Kelly came and went in one night on Broadway back in 1965, and it’s been a legend ever since, the most expensive flop of its day, and a sphinx of a show, forever posing the riddle: “What the hell were they thinking?” The show is about a man who jumps from the Brooklyn Bridge for money, and doesn’t that just reek of flop?
Steven Suskin’s superb Second Act Trouble reprints an April 24, 1965 article from the Saturday Evening Post by Lewis H. Lapham, in which it’s clear that Kelly‘s producers, to be brutally mercenary about these things, should have fired the writers on day two.
Book-writer and lyricist Eddie Lawrence, for his part, always maintained that it was pre-Broadway meddling by those producers that doomed his show. The noisy, hoarse demo recording he made with composer Moose Charlap at the piano is the sound of a man in love with his own words, spitting out every treasured syllable.
So, for decades, that’s been the prevailing wisdom about Kelly: the writers wanted one show, the producers another. The writers held on, caved in to inexperienced producers, and the mismatched show that opened was a flop.
In 1998 a much more polished studio cast recording of the score was made, with Brian D’Arcy James as a much more polished Hop Kelly. Now everyone could hear the score presented with some flair, and most agreed that it was pretty dreadful. The prevailing wisdom was altered slightly: maybe the producers were inexperienced, but the songs were awful anyway. That doesn’t wash, though: if the songs were obviously so bad, why weren’t they replaced with interpolations by, say, Styne, Comden and Green, as happened with Charlap’s earlier Peter Pan?
Then Stephen Sondheim listed, in a 2000 article, “I’ll Never Go There Anymore”, from Kelly, as a song he wished he had written “at least in part”. So the score couldn’t be completely dreadful, could it?
I don’t know what the authors were thinking, but having listened to the score, I think I know what happened.
Kelly was always going to be one of those smartass ’60s musicals in which the writers hector the audience on how they, the artists, get it, and you, the audience, don’t. Sondheim wrote one himself, with Arthur Laurents; Anyone Can Whistle ran for nine performances, and the score has its devotees, but the show amounts to a windy lecture on how, when you really think about it, insane people are more sane than the rest of us, you know? Pure ’60s smartassery.
Kelly sounds to me like this lecture: you gotta get up, you gotta get out, but the only way for a Bowery bum to make it in this crazy system is to practically kill himself jumpin’ off a bridge, ya know? In other words, echt Brecht.

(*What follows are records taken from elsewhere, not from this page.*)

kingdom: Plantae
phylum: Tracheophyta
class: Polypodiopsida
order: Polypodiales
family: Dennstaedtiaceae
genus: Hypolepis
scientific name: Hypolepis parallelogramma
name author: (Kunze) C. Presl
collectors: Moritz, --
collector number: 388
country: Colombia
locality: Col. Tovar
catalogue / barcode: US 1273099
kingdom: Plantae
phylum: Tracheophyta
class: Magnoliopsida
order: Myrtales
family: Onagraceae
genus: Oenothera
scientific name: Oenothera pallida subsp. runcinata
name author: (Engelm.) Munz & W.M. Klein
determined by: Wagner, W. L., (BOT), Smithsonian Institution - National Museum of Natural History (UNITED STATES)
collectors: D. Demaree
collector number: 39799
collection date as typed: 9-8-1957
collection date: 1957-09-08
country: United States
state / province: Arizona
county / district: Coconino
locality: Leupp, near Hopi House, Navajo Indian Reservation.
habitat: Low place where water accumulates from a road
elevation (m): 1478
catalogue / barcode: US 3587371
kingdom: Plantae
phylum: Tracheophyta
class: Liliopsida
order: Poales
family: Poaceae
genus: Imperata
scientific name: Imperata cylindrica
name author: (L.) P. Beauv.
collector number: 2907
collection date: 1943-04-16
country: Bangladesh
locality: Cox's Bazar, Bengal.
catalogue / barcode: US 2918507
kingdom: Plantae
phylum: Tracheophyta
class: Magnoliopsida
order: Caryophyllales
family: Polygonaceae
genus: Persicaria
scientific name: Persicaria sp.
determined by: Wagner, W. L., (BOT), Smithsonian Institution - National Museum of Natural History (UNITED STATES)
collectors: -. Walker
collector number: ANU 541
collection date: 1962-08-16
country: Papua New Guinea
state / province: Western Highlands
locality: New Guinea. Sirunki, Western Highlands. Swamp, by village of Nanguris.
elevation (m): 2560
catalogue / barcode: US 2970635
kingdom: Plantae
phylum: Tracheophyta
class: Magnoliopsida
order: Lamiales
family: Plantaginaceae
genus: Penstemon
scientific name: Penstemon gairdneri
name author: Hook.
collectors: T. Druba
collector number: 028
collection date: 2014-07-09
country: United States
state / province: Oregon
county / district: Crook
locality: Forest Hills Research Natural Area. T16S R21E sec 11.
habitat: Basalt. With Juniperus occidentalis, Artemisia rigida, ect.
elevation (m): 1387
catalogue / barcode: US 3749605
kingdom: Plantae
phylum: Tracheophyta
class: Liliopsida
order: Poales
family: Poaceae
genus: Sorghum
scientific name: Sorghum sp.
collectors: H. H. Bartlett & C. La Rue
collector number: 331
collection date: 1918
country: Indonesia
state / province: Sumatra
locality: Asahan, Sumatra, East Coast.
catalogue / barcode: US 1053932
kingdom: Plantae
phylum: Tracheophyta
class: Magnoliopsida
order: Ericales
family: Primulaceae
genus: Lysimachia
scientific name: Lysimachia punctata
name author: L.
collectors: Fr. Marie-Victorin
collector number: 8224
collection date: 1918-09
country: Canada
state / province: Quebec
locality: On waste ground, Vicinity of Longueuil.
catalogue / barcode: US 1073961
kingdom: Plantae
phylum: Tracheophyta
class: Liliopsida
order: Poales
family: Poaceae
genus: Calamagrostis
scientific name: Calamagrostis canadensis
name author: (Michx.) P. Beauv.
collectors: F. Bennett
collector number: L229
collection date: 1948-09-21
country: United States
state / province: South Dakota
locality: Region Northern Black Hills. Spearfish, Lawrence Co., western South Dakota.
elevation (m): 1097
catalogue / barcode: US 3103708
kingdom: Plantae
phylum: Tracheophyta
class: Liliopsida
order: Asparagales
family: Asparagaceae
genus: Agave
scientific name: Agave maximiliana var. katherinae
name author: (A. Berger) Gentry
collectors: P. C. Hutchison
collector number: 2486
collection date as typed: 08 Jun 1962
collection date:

I think that’s why the opening song, “Ode to the Brooklyn Bridge” is so awful:
Oh you great big bridge,
Connectin’ Brooklyn with New York,
You don’t squawk.
You just do your job,
And it’s a helluva job you do …
This is to be enjoyed, if at all, at an ironic distance. Ah yes, we are supposed to think, an unlikeable hero, a fruitless premise, a doddering plot. The system degrades us all! Which is why the show was never going to run on the Great White Way: the broader the audience, the less it likes to be lectured. I suppose one might have mounted a production somewhere fringey, with a hip crowd, but they’d have found the manner of presentation trite and obvious.
I think the authors tried to have it both ways in the finale, “Everyone Here Loves Kelly”. By then, the producers had ordered a complete script rewrite from Mel Brooks and Leonard Stern – primarily to make the hero more likeable – and they demanded this closing number from an all but spent songwriting team. When this horrible ditty closes the show, I can’t help but detect a whiff of Shostakovich’s Fifth. Maybe the ghastly repetition is trying to undermine the literal meaning? Or maybe it’s just a rotten song.
In any case, it’s easy to hear why Sondheim likes “I’ll Never Go There Anymore”, because it’s not far removed from the sort of thing he was attempting throughout that decade. There’s Charlap’s literate chord progression, wandering through key centres before deftly returning home, just like something by Kern. There’s the romantic melody in a less than romantic situation, just as Sondheim had done in “With So Little To Be Sure Of”, and was to do in “Take Me To The World” and “Too Many Mornings”. There’s the way the song constitutes, over its considerable length, a sung-through scene. There’s the play on different interpretations of seemingly simple title words, a Sondheim constant (“No More”, “Move On”, “There Is No Other Way”). And there’s this, from Hop’s girl, which is just lovely:
There was a boy …
A boy I once knew,
We kissed, I loved him.
He was killed in a stupid old war
And I’ll never see him anymore,
No, I’ll never see him anymore …
The authors wanted, I think, to use a skinny plot to apprise their audience of their shortcomings, and that would always have flopped. The producers wanted to flesh out a skinny plot with girls and gags, and that too would have flopped. The mismatched show that resulted? Flopped.
And the songs are, for the most part, awful, but I think they were meant to be. After all, what sort of score befits a harangue?